Macronutrients (macros) are typically defined as the three substrates that are used by the body for the production of energy. Those energy substrates are carbohydrates, fats, and proteins. Together, the macronutrients create the caloric total for a food.
Carbs are converted to the simple sugar, glucose. Glucose is a sugar molecule that is present in all body tissues. When at rest, glucose is stored in the muscles and liver as a more complex sugar called glycogen. Glycogen is stored in muscles and is used to form ATP (adenosine triphosphate), which is the compound that the body derives its energy from.
Glycogen stores can become depleted from long intense exercise. You may have heard of the phenomenon called ”hitting the wall”. Hitting the wall is normally a phrase used by long distance runners who hit a point where it feels like their bodies are giving out on them. Hitting the wall occurs when an athlete’s glycogen stores are depleted however this occurrence is usually only seen in long distance runners.
1 carbohydrate is equal to 4 kcals or Cals.
Fats provide energy during long bouts of exercise. Fats are less readily available than carbs in the body.

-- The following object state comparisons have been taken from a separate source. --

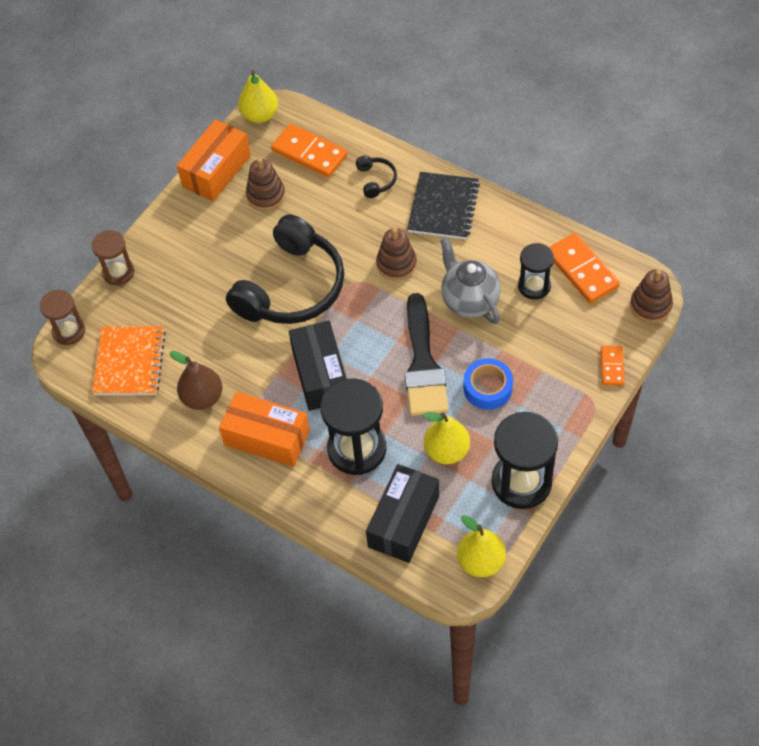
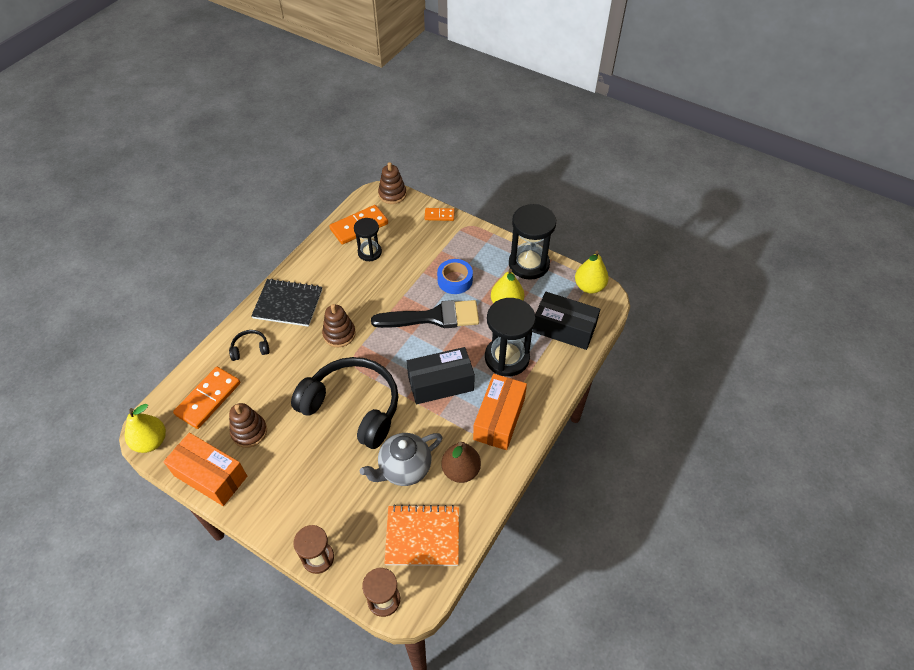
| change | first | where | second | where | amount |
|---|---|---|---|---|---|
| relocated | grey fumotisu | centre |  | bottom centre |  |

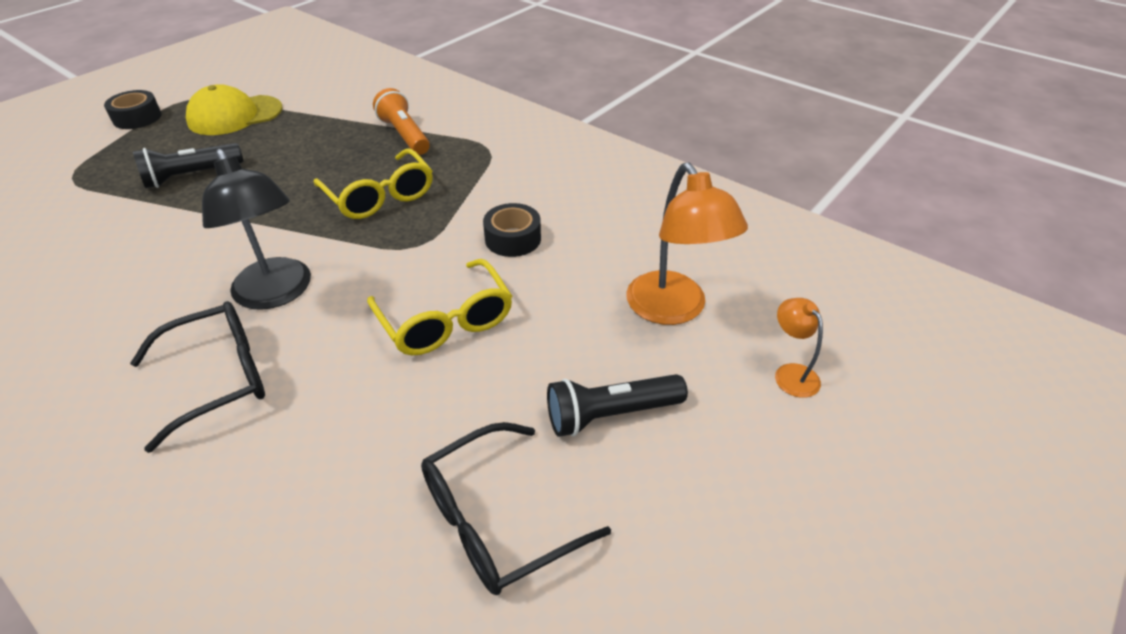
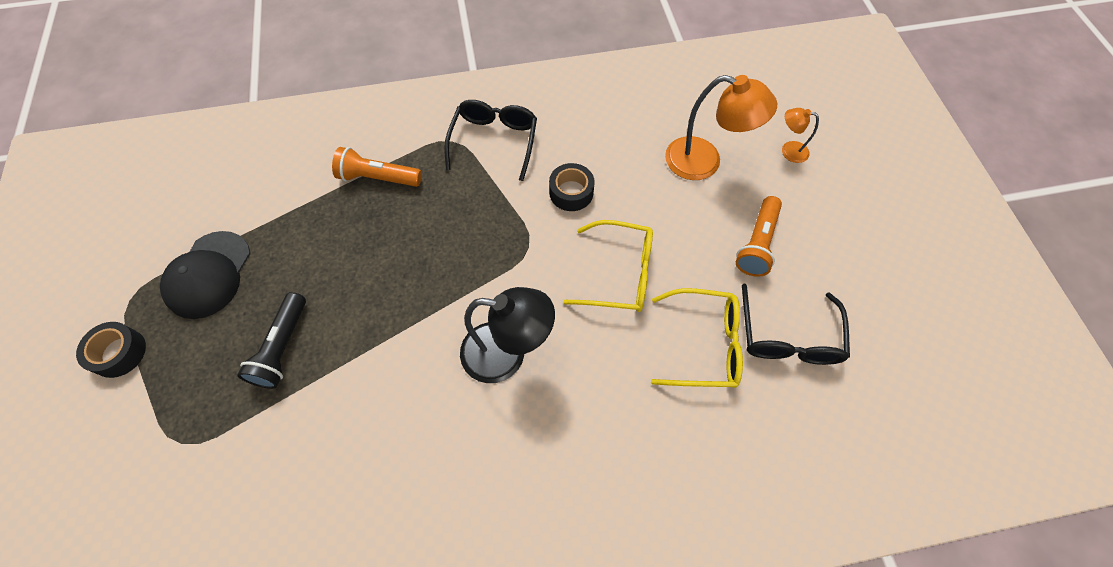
| change | first | where | second | where | amount |
|---|---|---|---|---|---|
| colour |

The reason for that is the process that fats must undergo to be transformed into energy is more complex than that of carbs. Fats must be broken down from their original complex form (triglyceride) into glycerol and free fatty acids. Those free fatty acids can then be used by the body to form energy.
Fats do more than just provide energy. Some types of fats (phospholipids) form protective sheaths around nerves, while others serve as the building blocks of important hormones (estrogen and testosterone).
A fat is equal to about 9 kcals or Cals.
Only under extreme circumstances is protein required for energy creation. In order for protein to be used as energy, it must be converted into glucose or free fatty acids (FFAs). Without conversion to glucose or FFAs, only amino acids can be utilized for energy.
Proteins shine as building blocks. Protein can serve as the foundation for creation of new tissues. Specific proteins called enzymes speed up or slow down the chemical reactions occurring in the body.
Protein is equal to about 4 kcals or Cals.
Q: Do I need to take carbs right after a workout to restore my glycogen stores?
A: Only under two circumstances. If you did intense cardio (cardio uses up significantly more glycogen than weight training does), and if you train more than once per day. Otherwise, there’s no need to “restore glycogen.” The human body is very good at maintaining glycogen stores and will restore them in less than 24 hours.
Q: Do I need to take protein shakes?
A: No. If you can consume all of your protein needs with whole foods, then you most certainly should do that instead. In fact, research suggests that whole protein sources (like chicken and fish) are better at supporting muscle building than protein shakes.
Q: Everyone says fats are bad. Is that true?
A: Fats are a necessary part of the diet. There are unhealthy forms of fat (mostly found in fried foods). However, the kinds of fat that you find in nuts, fish, and oils are healthy and should be consumed for healthy hormone production.
Kenney, W. Larry; Wilmore, Jack; Costill, David (2011-11-18). Physiology of Sport and Exercise, Fifth Edition. Human Kinetics.